Kenton
February, 1956
Stan Kenton, leader of one of the most successful jazz bands of our generation, is neither a great musician nor a great composer. But through the force of a personality dynamic enough to have made him successful in almost any field of endeavor, he has formed impressive orchestras that have produced great and important music, has presented a number of remarkably talented jazz musicians to an unusually wide audience, and has led them to new jazz horizons never glimpsed before.
He is a compelling and fascinating man, and I consider the five years I spent in close association with him among the most educational and exciting of my lifetime.
It was eight years ago that I first met Stan. His then chief arranger, Pete Rugolo, had heard about the Experiment in Jazz orchestra I was leading in Chicago and came to hear us. He invited me to a concert they were playing that night and there he introduced me to Stan. I was just twenty years old, Kenton was the biggest jazz name in the country, and I am sure I was quite overcome by hero worship that night. I had no idea that a couple of years later he would be calling on me to join him as a trombonist and arranger for the band.

▶ _DATASET_:
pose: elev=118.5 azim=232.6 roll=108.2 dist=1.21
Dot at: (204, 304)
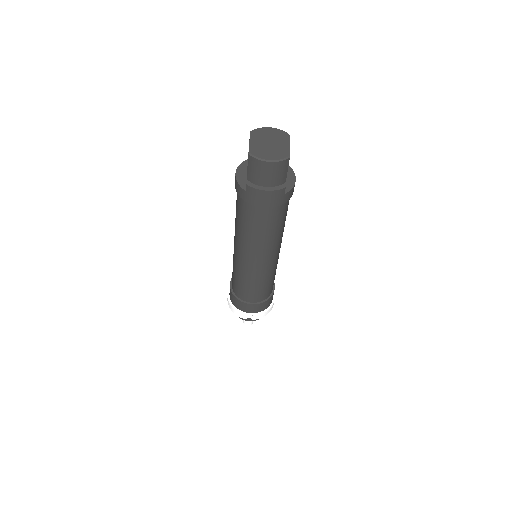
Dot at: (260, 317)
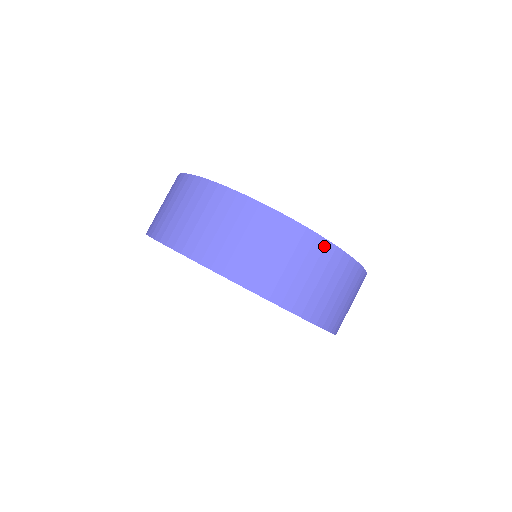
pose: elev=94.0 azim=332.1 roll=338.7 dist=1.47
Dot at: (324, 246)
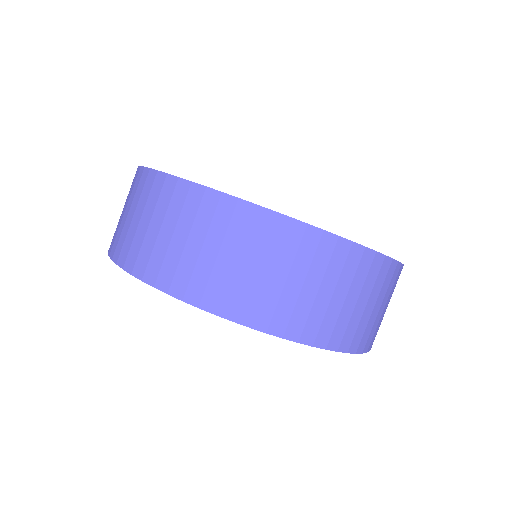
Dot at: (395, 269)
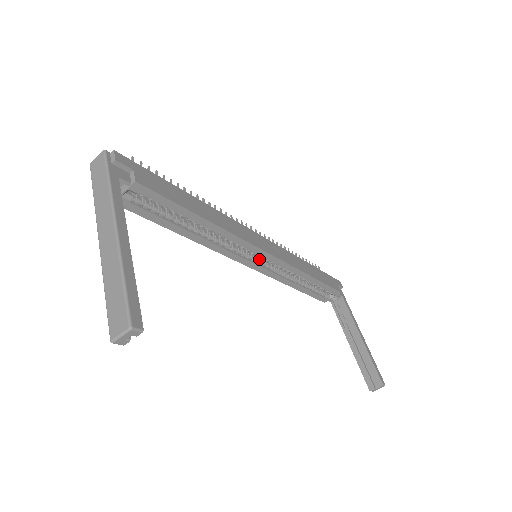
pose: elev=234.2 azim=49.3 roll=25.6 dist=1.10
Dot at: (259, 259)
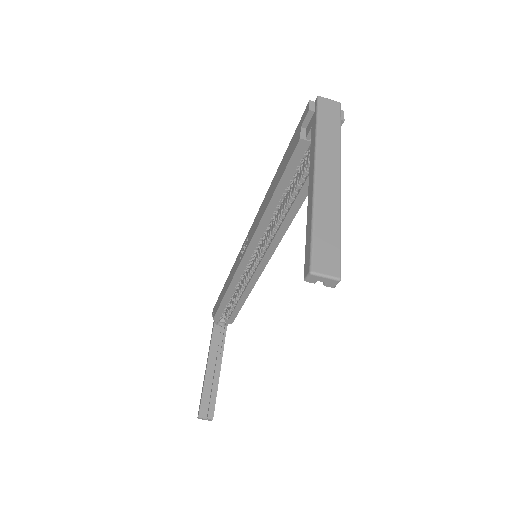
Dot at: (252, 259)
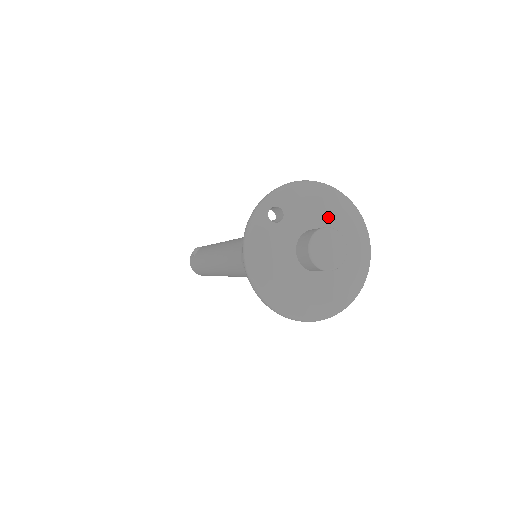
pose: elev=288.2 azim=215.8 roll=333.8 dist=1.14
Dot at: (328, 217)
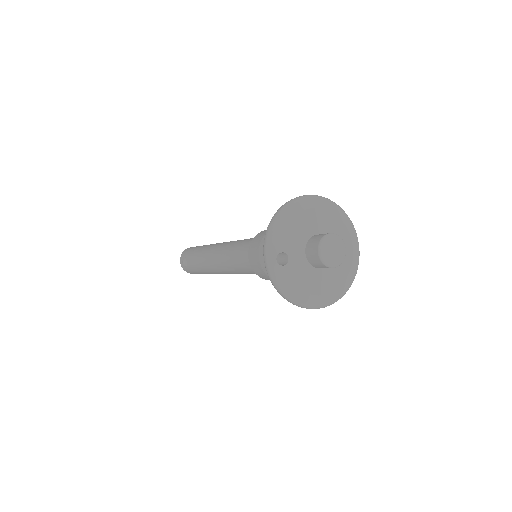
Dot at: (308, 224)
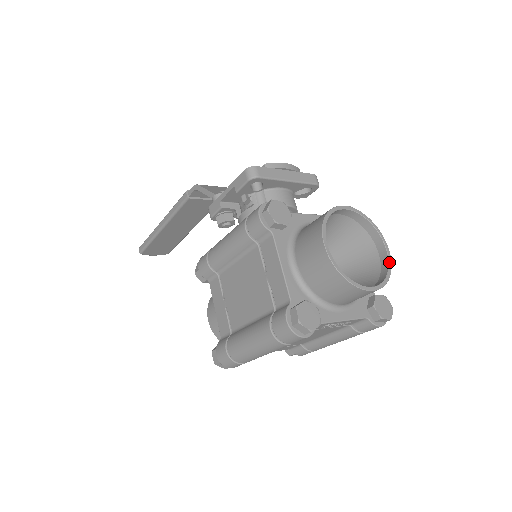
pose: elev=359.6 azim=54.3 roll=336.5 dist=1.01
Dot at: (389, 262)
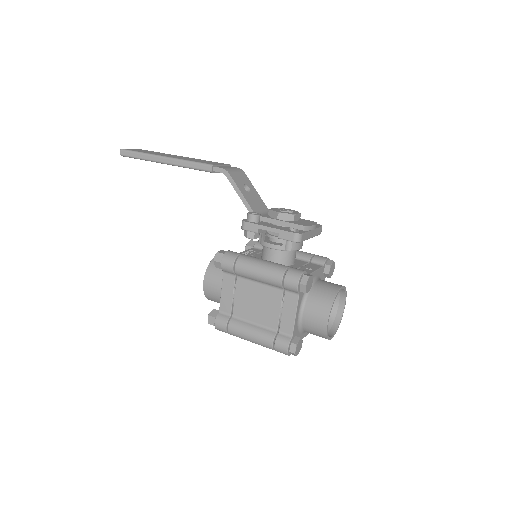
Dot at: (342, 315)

▶ _PROBLEM 1_: In the Kenton text, do these statements agree with it? Answer yes or no for each, and quote the words of the text that decide it. (a) The writer first met Stan Kenton eight years ago. (b) The text calls Kenton a great composer. (c) Pete Rugolo had heard about an orchestra the writer was leading in New York.
▶ _PROBLEM 2_: Write out the passage of the Kenton text between "He is a compelling" and "of my lifetime.", inclusive.
Work from the Kenton text alone.

▶ _EXERCISE SOLUTION 1_:
(a) Yes: "It was eight years ago that I first met Stan."
(b) No: "is neither a great musician nor a great composer."
(c) No: "had heard about the Experiment in Jazz orchestra I was leading in Chicago"

▶ _EXERCISE SOLUTION 2_:
He is a compelling and fascinating man, and I consider the five years I spent in close association with him among the most educational and exciting of my lifetime.